Margret 15 dakika sonra geri döndü ve kendini kanepeye attı.
“Zaten bitti mi?” diye sordu victor. “İyi misin?” diye ekledi, elindeki bandajladığı kesiği gördüğünde.
“Yah… Benim hatamdı. O adamlar pislik, bir hanıma bile davranamıyorlar.” diye şikayet etti.
“Bu şifa hapını al, üzerinde hiçbir yara izi istemiyorum… Kaç kişiyi öldürdün?” victor, şifa hapını ağzının içine iterken biraz endişeyle sordu. Parmağını yalamaya başladığında hemen geri çekmek zorunda kaldı… Orospu.
“Kimseyi öldürmedim…” diye cevapladı. “Sadece onları gardiyanın yatakhanesine çektim sonra eteğimi biraz kaldırdım ve onlara ilk seferimi onlardan birine vermek istediğimi söyledim… Dürüst olmak gerekirse, erkekler bir kadının yanında olduklarında tüm akıllarını kaybederler.” Dedi ki,
“ve?” diye sordu victor.
“O adamlar birbirlerini öldürdüler… Sonuncusu, bıçakladığı rakibi tarafından ısırılıp öldürüldükten sonra yaralarından öldü. Arkadaşı kalbini çıkardıktan sonra bile bırakmadı.” dedi iğrenerek.
“Bu senin için ölmeye değer olduğunun kanıtı…” diye iltifat etti victor. “Seni kim yaraladı?” diye sordu.
“Cam şişeyi kırdığımda kendimi kestim… Bu beyin sisi maddesi gerçekten çılgınca.” dedi.
“Ben de bu kadar etkili olacağını düşünmemiştim. Ama bu sadece gerçek doğalarını ortaya çıkardı. Suçlu olmalılar. Masum olsalardı terliklerle dövüşürlerdi.” dedi victor.
“Bu şeyin ruh şarabıyla aynı olduğuna inanamıyorum!.” dedi.
“Evet, onu bir spreye dönüştürdüm… Bunu senin cazibenle birleştirmek onu erkekler için gerçekten ölümcül hale getiriyor… Belki de afrodizyak bir versiyonunu yapmalıyım.” Düşündü. Zindanda bulunan diğer bitkileri test etmeliydi, hepsinin çılgın bir psikedelik etkisi vardı.
“Sokaklara azgın suçlu sürüleri mi salmak istiyorsun?” diye sordu.
“Belki…” Cevapladı, “Burada işimiz bitti. Cesetleri temizledin mi?” victor, Monica'yı dikkatlice taşırken konuyu değiştirerek sordu, vücudu hafifti.
“Evet,” diye cevapladı. “Yani… O bizim yeni kız kardeşimiz mi?” diye sordu.
“Evet…” victor arabaya doğru yürürken söyledi. Sonrasında yaşanacak belayı umursamadan.

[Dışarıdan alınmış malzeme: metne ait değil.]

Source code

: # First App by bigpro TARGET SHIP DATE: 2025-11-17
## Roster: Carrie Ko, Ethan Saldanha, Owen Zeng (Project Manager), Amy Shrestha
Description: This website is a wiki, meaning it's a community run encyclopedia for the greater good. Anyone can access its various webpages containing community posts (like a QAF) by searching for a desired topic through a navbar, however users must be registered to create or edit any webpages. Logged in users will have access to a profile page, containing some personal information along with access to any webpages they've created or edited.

“Şu kan bağı işini bitirdiğinde bütün kızlarla baş edebilecek misin?” diye merakla sordu.
“Bunu kendin test etmen gerekecek.” dedi ve ayağıyla evin kapısını tekmeledi.
“O mücevher neydi? Cline'ı gördüğün anda hemen öldürdün.” Margret onu takip ederken tekrar sordu ve sonra Monica'yı arka koltuğa oturtmasına yardım etti… Çok meraklıydı, daha önce odada ona baktığında gözlerinin nasıl değiştiğini gördü. Göğüsleri olmayan bir şeye bu şekilde baktığını ilk kez görüyordu.
“Ah… Bunu neredeyse unutuyordum.” dedi victor, mücevheri çıkarıp Margret'e uzatırken, Margret mücevherde ilginç bir şey bulamadı.
“Nedir?” diye sordu.
“Bu şey harika, benim için bile fazla harika.” Kötü bir gülümsemeyle ekledi. Bu şey ona birçok numara yapma olanağı tanıyacaktı.